Each has its strength—**spaCy** for speed and production, **TextBlob** for simplicity, and **Transformers** for cutting-edge performance.

Let's perform Simple Task of Tokenization

## Tokenization

In [8]:
text = "Natural Language Processing is fun!"

### Using NLTK 

In [9]:
from nltk.tokenize import word_tokenize
tokens = word_tokenize(text)
print(tokens)

['Natural', 'Language', 'Processing', 'is', 'fun', '!']


### Using Spacy


In [10]:
nlp = spacy.load("en_core_web_sm") #  Loads a pre-trained spaCy model for tokenization

doc = nlp(text)
tokens = [token.text for token in doc]
print(tokens)

['Natural', 'Language', 'Processing', 'is', 'fun', '!']


### Using TextBlob

In [11]:
from textblob import TextBlob

blob = TextBlob(text)
tokens = blob.words
print(tokens)

['Natural', 'Language', 'Processing', 'is', 'fun']

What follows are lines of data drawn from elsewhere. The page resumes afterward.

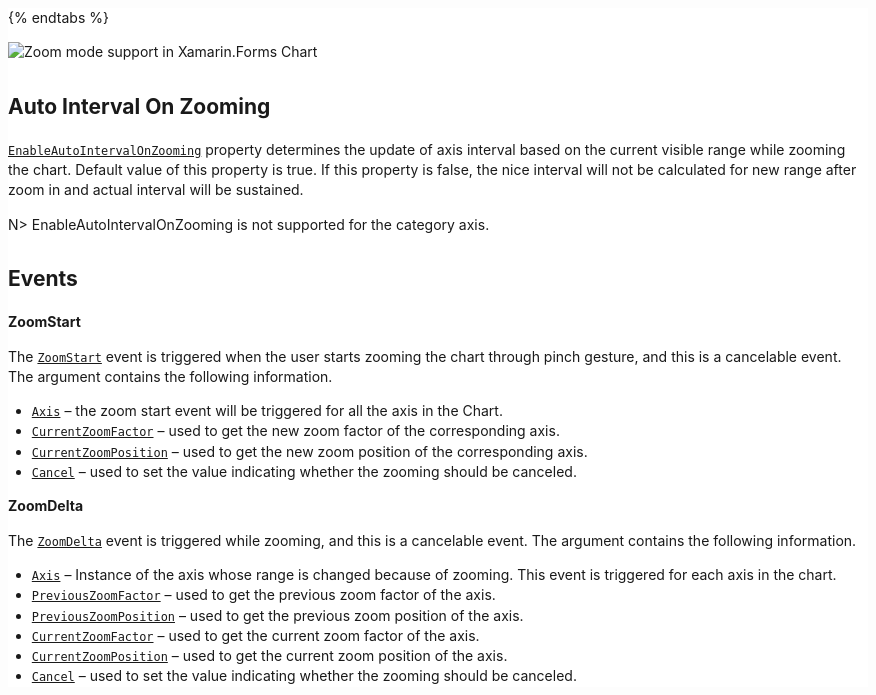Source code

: {% endtabs %}

![Zoom mode support in Xamarin.Forms Chart](zoompan_images/zoompan_img3.png)

## Auto Interval On Zooming

[`EnableAutoIntervalOnZooming`](https://help.syncfusion.com/cr/xamarin/Syncfusion.SfChart.XForms.ChartAxis.html#Syncfusion_SfChart_XForms_ChartAxis_EnableAutoIntervalOnZooming) property determines the update of axis interval based on the current visible range while zooming the chart. Default value of this property is true. If this property is false, the nice interval will not be calculated for new range after zoom in and actual interval will be sustained.

N> EnableAutoIntervalOnZooming is not supported for the category axis.

## Events

**ZoomStart**

The [`ZoomStart`](https://help.syncfusion.com/cr/xamarin/Syncfusion.SfChart.XForms.SfChart.html#Syncfusion_SfChart_XForms_SfChart_ZoomStart) event is triggered when the user starts zooming the chart through pinch gesture, and this is a cancelable event. The argument contains the following information.

* [`Axis`](https://help.syncfusion.com/cr/xamarin/Syncfusion.SfChart.XForms.ChartZoomEventArgs.html#Syncfusion_SfChart_XForms_ChartZoomEventArgs_Axis) – the zoom start event will be triggered for all the axis in the Chart.
* [`CurrentZoomFactor`](https://help.syncfusion.com/cr/xamarin/Syncfusion.SfChart.XForms.ChartZoomEventArgs.html#Syncfusion_SfChart_XForms_ChartZoomEventArgs_CurrentZoomFactor) – used to get the new zoom factor of the corresponding axis.
* [`CurrentZoomPosition`](https://help.syncfusion.com/cr/xamarin/Syncfusion.SfChart.XForms.ChartZoomEventArgs.html#Syncfusion_SfChart_XForms_ChartZoomEventArgs_CurrentZoomPosition) – used to get the new zoom position of the corresponding axis.
* [`Cancel`](https://help.syncfusion.com/cr/xamarin/Syncfusion.SfChart.XForms.ChartZoomStartEventArgs.html#Syncfusion_SfChart_XForms_ChartZoomStartEventArgs_Cancel) – used to set the value indicating whether the zooming should be canceled.

**ZoomDelta**

The [`ZoomDelta`](https://help.syncfusion.com/cr/xamarin/Syncfusion.SfChart.XForms.SfChart.html#Syncfusion_SfChart_XForms_SfChart_ZoomDelta) event is triggered while zooming, and this is a cancelable event. The argument contains the following information.

* [`Axis`](https://help.syncfusion.com/cr/xamarin/Syncfusion.SfChart.XForms.ChartZoomEventArgs.html#Syncfusion_SfChart_XForms_ChartZoomEventArgs_Axis) – Instance of the axis whose range is changed because of zooming. This event is triggered for each axis in the chart.
* [`PreviousZoomFactor`](https://help.syncfusion.com/cr/xamarin/Syncfusion.SfChart.XForms.ChartZoomDeltaEventArgs.html#Syncfusion_SfChart_XForms_ChartZoomDeltaEventArgs_PreviousZoomFactor) – used to get the previous zoom factor of the axis.
* [`PreviousZoomPosition`](https://help.syncfusion.com/cr/xamarin/Syncfusion.SfChart.XForms.ChartZoomDeltaEventArgs.html#Syncfusion_SfChart_XForms_ChartZoomDeltaEventArgs_PreviousZoomPosition) – used to get the previous zoom position of the axis.
* [`CurrentZoomFactor`](https://help.syncfusion.com/cr/xamarin/Syncfusion.SfChart.XForms.ChartZoomEventArgs.html#Syncfusion_SfChart_XForms_ChartZoomEventArgs_CurrentZoomFactor) – used to get the current zoom factor of the axis.
* [`CurrentZoomPosition`](https://help.syncfusion.com/cr/xamarin/Syncfusion.SfChart.XForms.ChartZoomEventArgs.html#Syncfusion_SfChart_XForms_ChartZoomEventArgs_CurrentZoomPosition) – used to get the current zoom position of the axis.
* [`Cancel`](https://help.syncfusion.com/cr/xamarin/Syncfusion.SfChart.XForms.ChartZoomDeltaEventArgs.html#Syncfusion_SfChart_XForms_ChartZoomDeltaEventArgs_Cancel) – used to set the value indicating whether the zooming should be canceled.
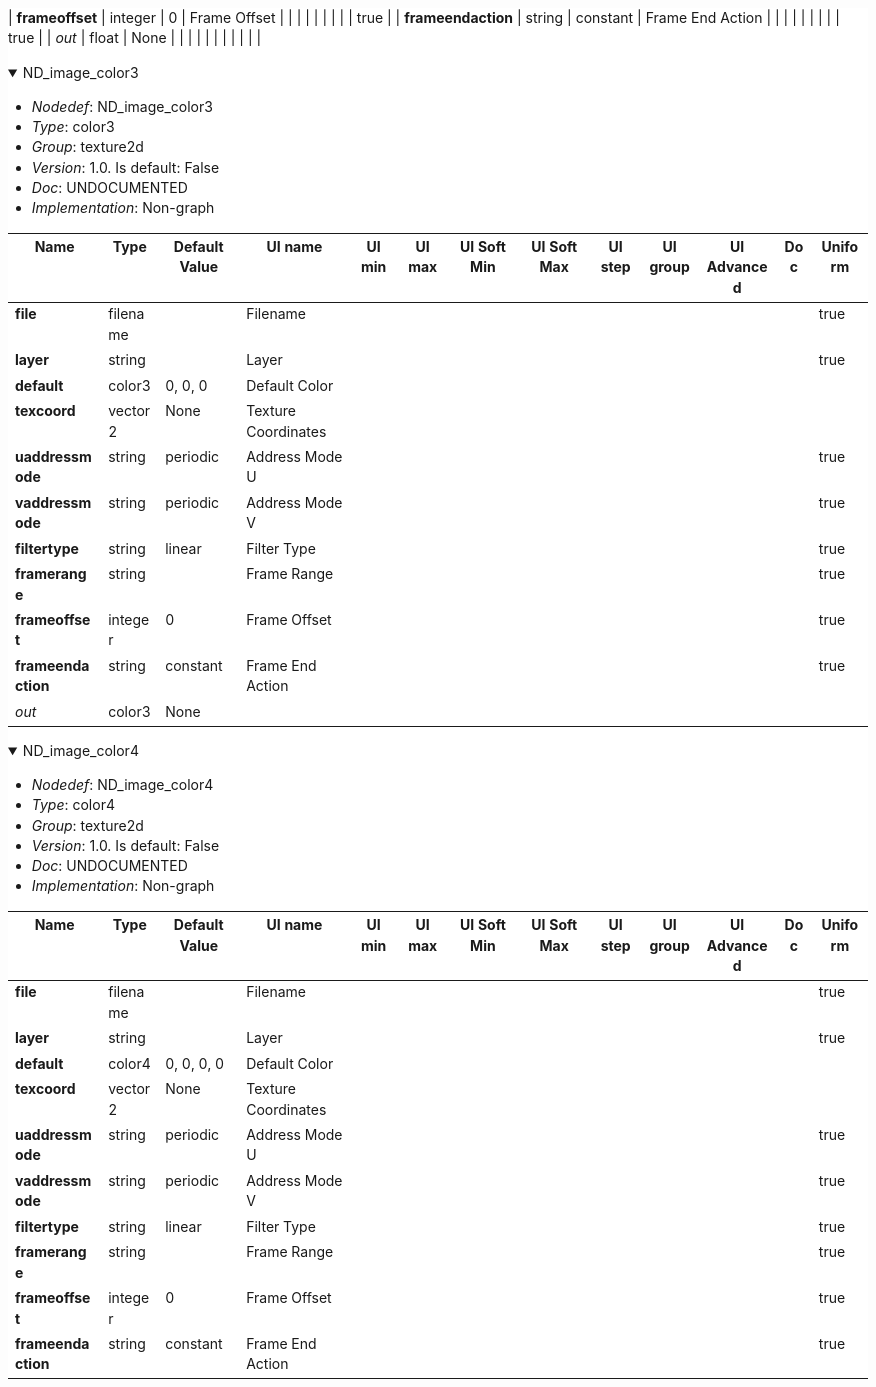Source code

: | **frameoffset** | integer | 0 | Frame Offset |  |  |  |  |  |  |  |  | true |
| **frameendaction** | string | constant | Frame End Action |  |  |  |  |  |  |  |  | true |
| *out* | float | None |  |  |  |  |  |  |  |  |  |  |
<details open><summary>ND_image_color3</summary>
<p>
 
* *Nodedef*: ND_image_color3
* *Type*: color3
* *Group*: texture2d
* *Version*: 1.0. Is default: False
* *Doc*: UNDOCUMENTED
* *Implementation*: Non-graph
 

| Name | Type | Default Value | UI name | UI min | UI max | UI Soft Min | UI Soft Max | UI step | UI group | UI Advanced | Doc | Uniform |
| ---- | ---- | ---- | ---- | ---- | ---- | ---- | ---- | ---- | ---- | ---- | ---- | ---- |
| **file** | filename |  | Filename |  |  |  |  |  |  |  |  | true |
| **layer** | string |  | Layer |  |  |  |  |  |  |  |  | true |
| **default** | color3 | 0, 0, 0 | Default Color |  |  |  |  |  |  |  |  |  |
| **texcoord** | vector2 | None | Texture Coordinates |  |  |  |  |  |  |  |  |  |
| **uaddressmode** | string | periodic | Address Mode U |  |  |  |  |  |  |  |  | true |
| **vaddressmode** | string | periodic | Address Mode V |  |  |  |  |  |  |  |  | true |
| **filtertype** | string | linear | Filter Type |  |  |  |  |  |  |  |  | true |
| **framerange** | string |  | Frame Range |  |  |  |  |  |  |  |  | true |
| **frameoffset** | integer | 0 | Frame Offset |  |  |  |  |  |  |  |  | true |
| **frameendaction** | string | constant | Frame End Action |  |  |  |  |  |  |  |  | true |
| *out* | color3 | None |  |  |  |  |  |  |  |  |  |  |
<details open><summary>ND_image_color4</summary>
<p>
 
* *Nodedef*: ND_image_color4
* *Type*: color4
* *Group*: texture2d
* *Version*: 1.0. Is default: False
* *Doc*: UNDOCUMENTED
* *Implementation*: Non-graph
 

| Name | Type | Default Value | UI name | UI min | UI max | UI Soft Min | UI Soft Max | UI step | UI group | UI Advanced | Doc | Uniform |
| ---- | ---- | ---- | ---- | ---- | ---- | ---- | ---- | ---- | ---- | ---- | ---- | ---- |
| **file** | filename |  | Filename |  |  |  |  |  |  |  |  | true |
| **layer** | string |  | Layer |  |  |  |  |  |  |  |  | true |
| **default** | color4 | 0, 0, 0, 0 | Default Color |  |  |  |  |  |  |  |  |  |
| **texcoord** | vector2 | None | Texture Coordinates |  |  |  |  |  |  |  |  |  |
| **uaddressmode** | string | periodic | Address Mode U |  |  |  |  |  |  |  |  | true |
| **vaddressmode** | string | periodic | Address Mode V |  |  |  |  |  |  |  |  | true |
| **filtertype** | string | linear | Filter Type |  |  |  |  |  |  |  |  | true |
| **framerange** | string |  | Frame Range |  |  |  |  |  |  |  |  | true |
| **frameoffset** | integer | 0 | Frame Offset |  |  |  |  |  |  |  |  | true |
| **frameendaction** | string | constant | Frame End Action |  |  |  |  |  |  |  |  | true |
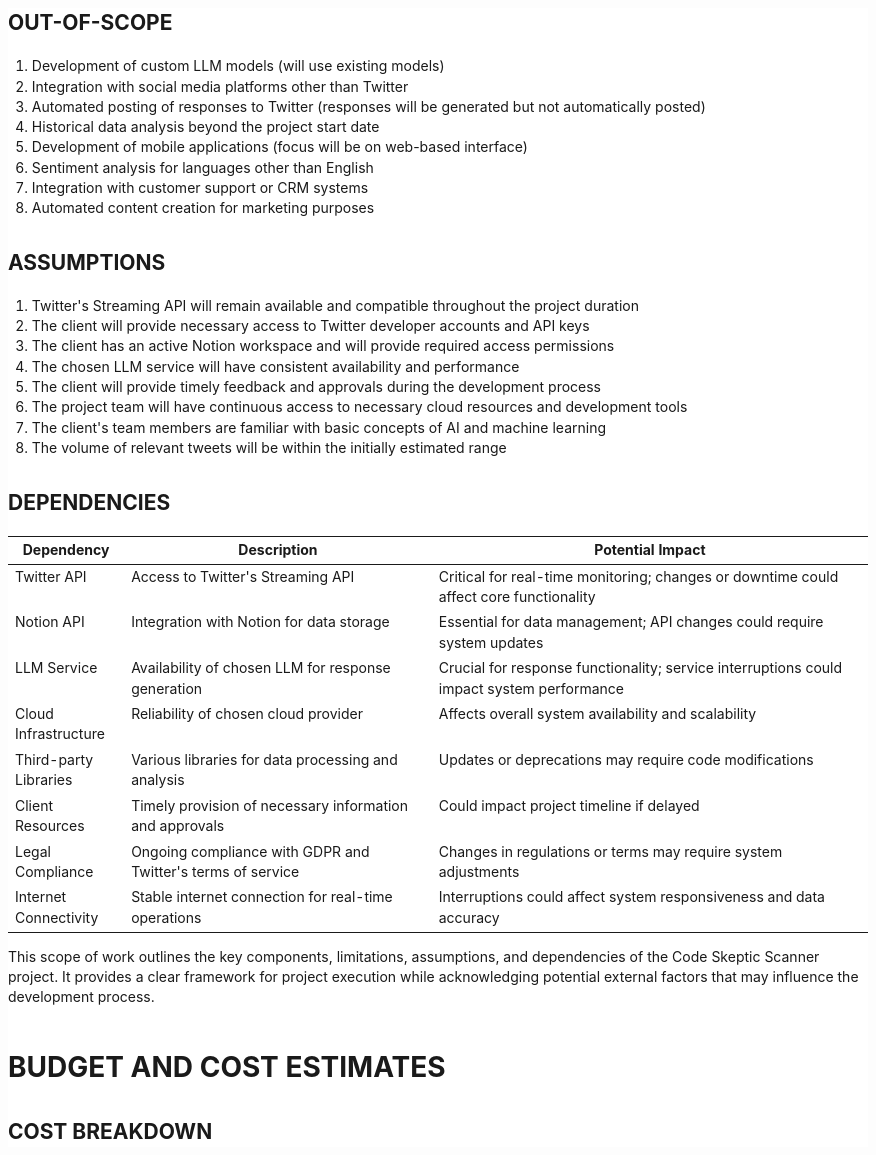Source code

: ## OUT-OF-SCOPE

1. Development of custom LLM models (will use existing models)
2. Integration with social media platforms other than Twitter
3. Automated posting of responses to Twitter (responses will be generated but not automatically posted)
4. Historical data analysis beyond the project start date
5. Development of mobile applications (focus will be on web-based interface)
6. Sentiment analysis for languages other than English
7. Integration with customer support or CRM systems
8. Automated content creation for marketing purposes

## ASSUMPTIONS

1. Twitter's Streaming API will remain available and compatible throughout the project duration
2. The client will provide necessary access to Twitter developer accounts and API keys
3. The client has an active Notion workspace and will provide required access permissions
4. The chosen LLM service will have consistent availability and performance
5. The client will provide timely feedback and approvals during the development process
6. The project team will have continuous access to necessary cloud resources and development tools
7. The client's team members are familiar with basic concepts of AI and machine learning
8. The volume of relevant tweets will be within the initially estimated range

## DEPENDENCIES

| Dependency | Description | Potential Impact |
|------------|-------------|-------------------|
| Twitter API | Access to Twitter's Streaming API | Critical for real-time monitoring; changes or downtime could affect core functionality |
| Notion API | Integration with Notion for data storage | Essential for data management; API changes could require system updates |
| LLM Service | Availability of chosen LLM for response generation | Crucial for response functionality; service interruptions could impact system performance |
| Cloud Infrastructure | Reliability of chosen cloud provider | Affects overall system availability and scalability |
| Third-party Libraries | Various libraries for data processing and analysis | Updates or deprecations may require code modifications |
| Client Resources | Timely provision of necessary information and approvals | Could impact project timeline if delayed |
| Legal Compliance | Ongoing compliance with GDPR and Twitter's terms of service | Changes in regulations or terms may require system adjustments |
| Internet Connectivity | Stable internet connection for real-time operations | Interruptions could affect system responsiveness and data accuracy |

This scope of work outlines the key components, limitations, assumptions, and dependencies of the Code Skeptic Scanner project. It provides a clear framework for project execution while acknowledging potential external factors that may influence the development process.

# BUDGET AND COST ESTIMATES

## COST BREAKDOWN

### Using Hugging Face Transformers

In [12]:
from transformers import AutoTokenizer

tokenizer = AutoTokenizer.from_pretrained("bert-base-uncased")
tokens = tokenizer.tokenize(text)
print(tokens)

['natural', 'language', 'processing', 'is', 'fun', '!']


### Using Gensim

In [13]:
from gensim.utils import simple_preprocess

tokens = simple_preprocess(text)
print(tokens)

['natural', 'language', 'processing', 'is', 'fun']